#### Exercise requirements
Return the lines below that carry the word "hand".

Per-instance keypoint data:
§ §
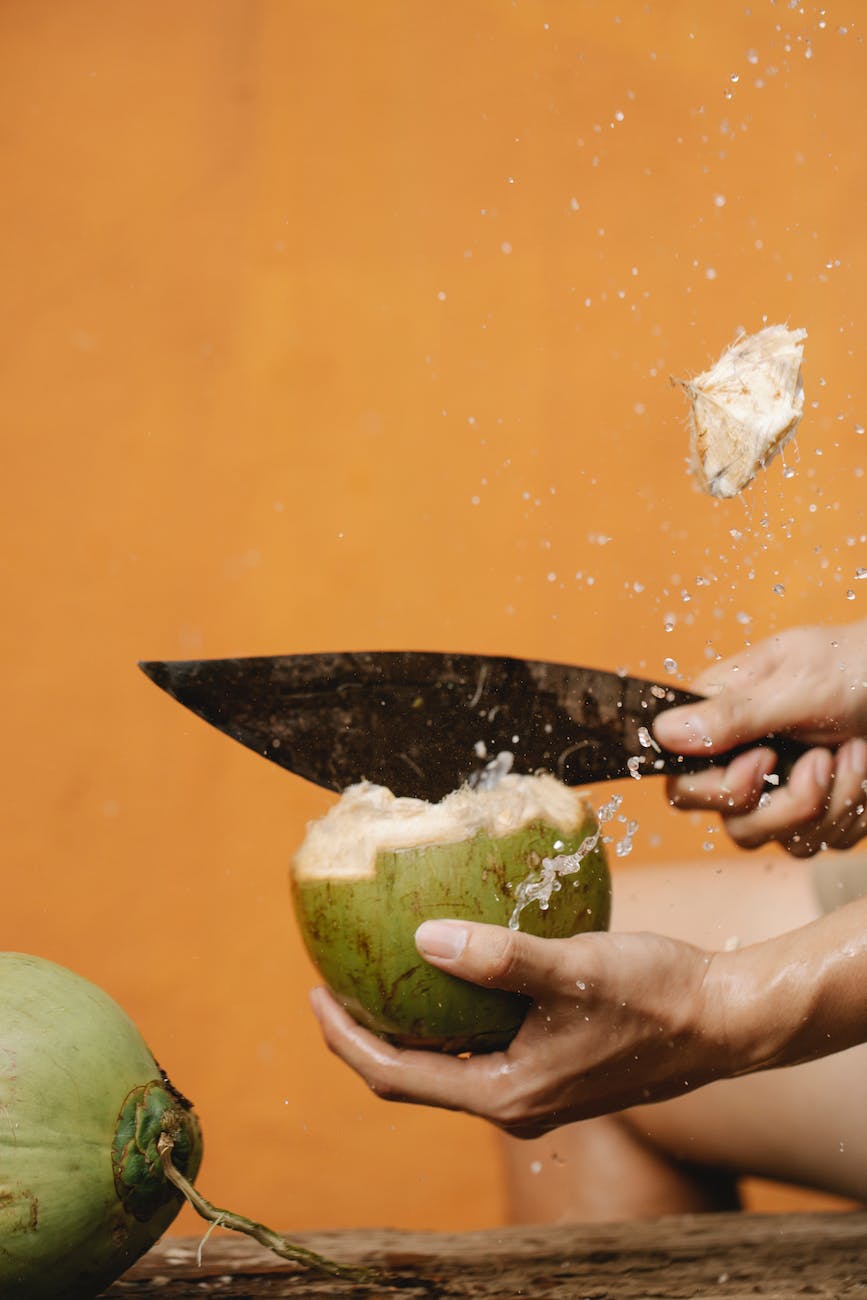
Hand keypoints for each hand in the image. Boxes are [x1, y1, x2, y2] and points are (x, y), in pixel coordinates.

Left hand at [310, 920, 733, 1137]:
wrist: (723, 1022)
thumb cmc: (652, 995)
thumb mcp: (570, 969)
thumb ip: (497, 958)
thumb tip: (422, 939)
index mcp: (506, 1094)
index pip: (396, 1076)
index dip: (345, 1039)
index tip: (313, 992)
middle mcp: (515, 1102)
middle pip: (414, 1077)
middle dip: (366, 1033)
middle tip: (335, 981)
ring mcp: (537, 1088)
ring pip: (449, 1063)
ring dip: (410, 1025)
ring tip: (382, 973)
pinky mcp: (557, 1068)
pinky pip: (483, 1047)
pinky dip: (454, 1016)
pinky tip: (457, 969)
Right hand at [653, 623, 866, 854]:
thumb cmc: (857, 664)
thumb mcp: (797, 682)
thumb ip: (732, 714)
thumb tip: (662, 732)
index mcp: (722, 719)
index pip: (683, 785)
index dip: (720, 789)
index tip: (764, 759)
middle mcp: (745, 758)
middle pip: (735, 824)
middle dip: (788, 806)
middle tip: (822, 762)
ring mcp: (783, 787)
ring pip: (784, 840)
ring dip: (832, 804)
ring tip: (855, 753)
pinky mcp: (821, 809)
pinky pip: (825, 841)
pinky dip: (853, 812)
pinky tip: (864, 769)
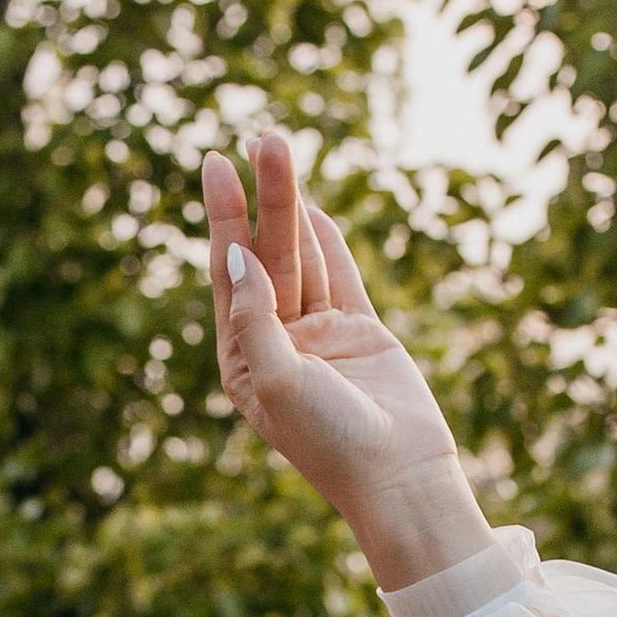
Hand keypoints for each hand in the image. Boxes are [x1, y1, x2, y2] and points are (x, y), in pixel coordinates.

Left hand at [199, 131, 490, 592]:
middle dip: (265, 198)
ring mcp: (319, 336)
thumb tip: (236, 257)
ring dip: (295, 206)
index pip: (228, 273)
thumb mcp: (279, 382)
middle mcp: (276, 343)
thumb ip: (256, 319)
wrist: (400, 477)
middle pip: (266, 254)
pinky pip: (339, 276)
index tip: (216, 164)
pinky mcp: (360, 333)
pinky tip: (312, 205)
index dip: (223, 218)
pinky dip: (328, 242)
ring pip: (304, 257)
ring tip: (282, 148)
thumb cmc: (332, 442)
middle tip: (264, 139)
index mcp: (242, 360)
§ §
#### Answer box
Hand keypoints for each hand in the image. Boxes are [x1, y1, x2, y2] and points are (x, y), in pixel coordinates.
Left hand at [310, 920, 733, 1137]:
Right hand at [653, 623, 866, 854]:
Hand keypoints for each hand in the image. Boxes are [x1, y1, x2, y2] and points are (x, y), in pixel coordinates.
Left hand at [199, 131, 490, 592]:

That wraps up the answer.